SOURCE INFORMATION |
- - - -

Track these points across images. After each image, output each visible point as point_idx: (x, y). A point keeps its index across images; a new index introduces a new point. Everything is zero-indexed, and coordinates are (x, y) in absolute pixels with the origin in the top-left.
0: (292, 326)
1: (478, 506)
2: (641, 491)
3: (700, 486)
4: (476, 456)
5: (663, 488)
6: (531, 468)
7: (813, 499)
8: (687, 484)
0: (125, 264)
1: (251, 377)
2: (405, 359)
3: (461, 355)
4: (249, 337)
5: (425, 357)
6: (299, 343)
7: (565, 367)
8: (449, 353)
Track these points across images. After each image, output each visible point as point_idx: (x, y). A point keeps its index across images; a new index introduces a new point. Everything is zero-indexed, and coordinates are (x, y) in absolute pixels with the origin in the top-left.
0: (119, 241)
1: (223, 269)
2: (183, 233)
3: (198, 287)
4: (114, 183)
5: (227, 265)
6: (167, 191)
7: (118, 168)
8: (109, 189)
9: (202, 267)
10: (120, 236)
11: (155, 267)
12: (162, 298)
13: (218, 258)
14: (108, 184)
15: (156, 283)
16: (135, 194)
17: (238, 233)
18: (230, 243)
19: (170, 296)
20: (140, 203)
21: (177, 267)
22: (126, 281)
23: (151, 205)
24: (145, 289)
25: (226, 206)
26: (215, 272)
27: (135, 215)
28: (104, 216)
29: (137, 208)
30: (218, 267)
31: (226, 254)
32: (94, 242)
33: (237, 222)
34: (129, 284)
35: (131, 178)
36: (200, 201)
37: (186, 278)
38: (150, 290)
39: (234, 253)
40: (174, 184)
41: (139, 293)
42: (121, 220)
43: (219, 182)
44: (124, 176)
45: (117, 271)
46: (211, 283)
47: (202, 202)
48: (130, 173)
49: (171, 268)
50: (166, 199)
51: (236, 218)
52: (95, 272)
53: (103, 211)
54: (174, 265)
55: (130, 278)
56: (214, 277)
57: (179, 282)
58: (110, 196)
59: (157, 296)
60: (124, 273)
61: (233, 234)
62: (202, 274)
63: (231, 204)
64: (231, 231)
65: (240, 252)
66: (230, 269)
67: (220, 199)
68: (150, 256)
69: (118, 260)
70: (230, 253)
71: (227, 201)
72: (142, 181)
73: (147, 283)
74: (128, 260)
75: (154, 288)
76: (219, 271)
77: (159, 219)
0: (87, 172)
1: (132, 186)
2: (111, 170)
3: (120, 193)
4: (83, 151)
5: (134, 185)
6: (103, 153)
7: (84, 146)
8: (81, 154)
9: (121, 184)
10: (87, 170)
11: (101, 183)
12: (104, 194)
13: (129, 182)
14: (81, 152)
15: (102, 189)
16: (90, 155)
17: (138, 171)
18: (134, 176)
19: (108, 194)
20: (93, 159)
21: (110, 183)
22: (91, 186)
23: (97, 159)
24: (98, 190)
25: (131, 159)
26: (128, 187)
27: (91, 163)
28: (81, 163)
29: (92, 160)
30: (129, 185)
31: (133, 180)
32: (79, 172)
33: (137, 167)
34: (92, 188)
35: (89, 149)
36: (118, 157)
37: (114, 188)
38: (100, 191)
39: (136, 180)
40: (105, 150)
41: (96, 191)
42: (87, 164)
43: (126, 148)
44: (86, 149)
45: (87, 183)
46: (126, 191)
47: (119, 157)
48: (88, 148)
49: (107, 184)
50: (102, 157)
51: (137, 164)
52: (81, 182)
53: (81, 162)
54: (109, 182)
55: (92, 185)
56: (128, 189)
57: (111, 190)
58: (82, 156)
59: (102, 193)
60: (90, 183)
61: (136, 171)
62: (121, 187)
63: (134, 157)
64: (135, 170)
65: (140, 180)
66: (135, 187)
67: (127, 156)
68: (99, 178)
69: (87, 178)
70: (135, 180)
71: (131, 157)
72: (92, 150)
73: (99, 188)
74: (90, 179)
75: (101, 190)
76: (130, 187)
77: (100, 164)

- - - -

DIRECTIONS FOR THIS TASK | Put the lines of the listing above into a numbered list, from its first line through the line containing "8: (449, 353)", both included. Leave out any blank lines.

ANSWER FOR THIS EXERCISE |
1. Track these points across images. After each image, output each visible point as point_idx: (x, y). A point keeps its index across images; a new index introduces a new point. Everything is zero-indexed, and coordinates are (x, y) in absolute pixels with the origin in the top-left.
2. 0: (292, 326)
3. 1: (478, 506)
4. 2: (641, 491)
5. 3: (700, 486)
6. 4: (476, 456)
7. 5: (663, 488)
8. 6: (531, 468)
9. 7: (813, 499)
10. 8: (687, 484)
11. 0: (125, 264)
12. 1: (251, 377)
13. 2: (405, 359)
14. 3: (461, 355)
15. 4: (249, 337)
16. 5: (425, 357)
17. 6: (299, 343)
18. 7: (565, 367)
19. 8: (449, 353)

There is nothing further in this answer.